I'm testing some prototype blanks and want to temporarily build them out to a point I can cast and fish them but also break them down and try different guides etc. I always just used electric tape but it is messy, any other tips/tricks to try?


----------



## skunk king (Mar 25, 2008)

Charkbait said:


> I'm testing some prototype blanks and want to temporarily build them out to a point I can cast and fish them but also break them down and try different guides etc. I always just used electric tape but it is messy, any other tips/tricks to try?


I use masking tape.


----------



## Mark G (Nov 15, 2004)

Charkbait said:


> I'm testing some prototype blanks and want to temporarily build them out to a point I can cast and fish them but also break them down and try different guides etc. I always just used electric tape but it is messy, any other tips/tricks to try?


It takes a little longer, but just do a quick wrap them with some thread you don't mind tossing away-- a coat or two of color preserver will hold the thread/guides in place long enough for testing purposes. Easy to pull apart later. This isn't as quick (obviously) if you want to move the guides around to try different placement-- but works well if placement has been determined- and you are just trying different style guides.

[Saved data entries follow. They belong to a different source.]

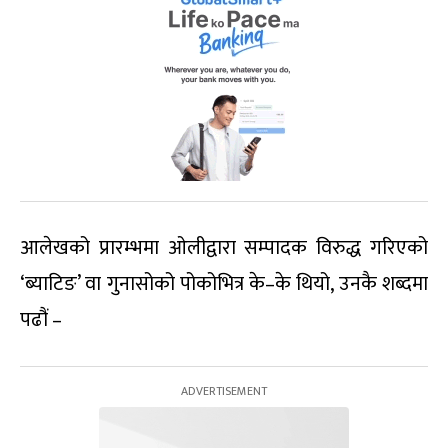
आलेखको प्रारम्भमा ओलीद्वारा सम्पादक विरुद्ध गरिएको
‘ब्याटिङ’ वा गुनासोको पोकोभित्र के–के थियो, उनकै शब्दमा
पढौं –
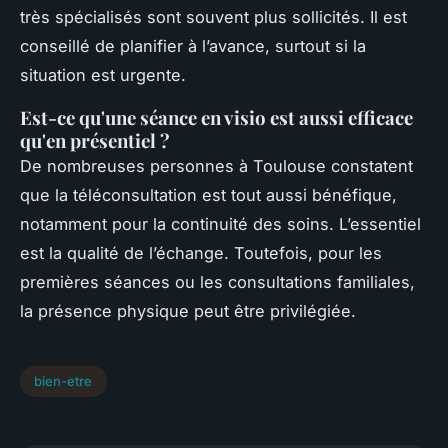
très spécialisés sont souvent plus sollicités. Il est
conseillé de planifier à l’avance, surtout si la
situation est urgente.
Est-ce qu'une séance en visio est aussi efficace
qu'en présentiel ?
De nombreuses personnes à Toulouse constatent
que la téléconsultation est tout aussi bénéfique,
notamment pour la continuité des soins. L’essentiel
est la qualité de l’échange. Toutefois, pour les
premières séances ou les consultations familiales,
la présence physique peut être privilégiée.
bien-etre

I used a rod like this for most of one summer.

Thread is relatively cheap-- you can usually pick up some close out colors dirt cheap-- and you get plenty of practice wrapping guides.


----------



## Charkbait (Oct 15, 2007)

thanks for the input folks!


----------



## Mark G (Nov 15, 2004)

Charkbait said:


> thanks for the input folks!


If you prefer to stick with tape, many tourny casters tape their guides on with cello tape-- or a bit of strapping tape-- not sure how the clean up is on either one.


----------



## plotalot (Apr 27, 2009)

I go with pinstripe tape available at the auto parts store for setting the guides during test casting in the yard. For prototype fishing a quick temporary wrap with mono can't be beat. Go buy some cheap 4 to 8 lb. line or do as I do respool an ultralite with some good line and save some of the old line for test wraps.


----------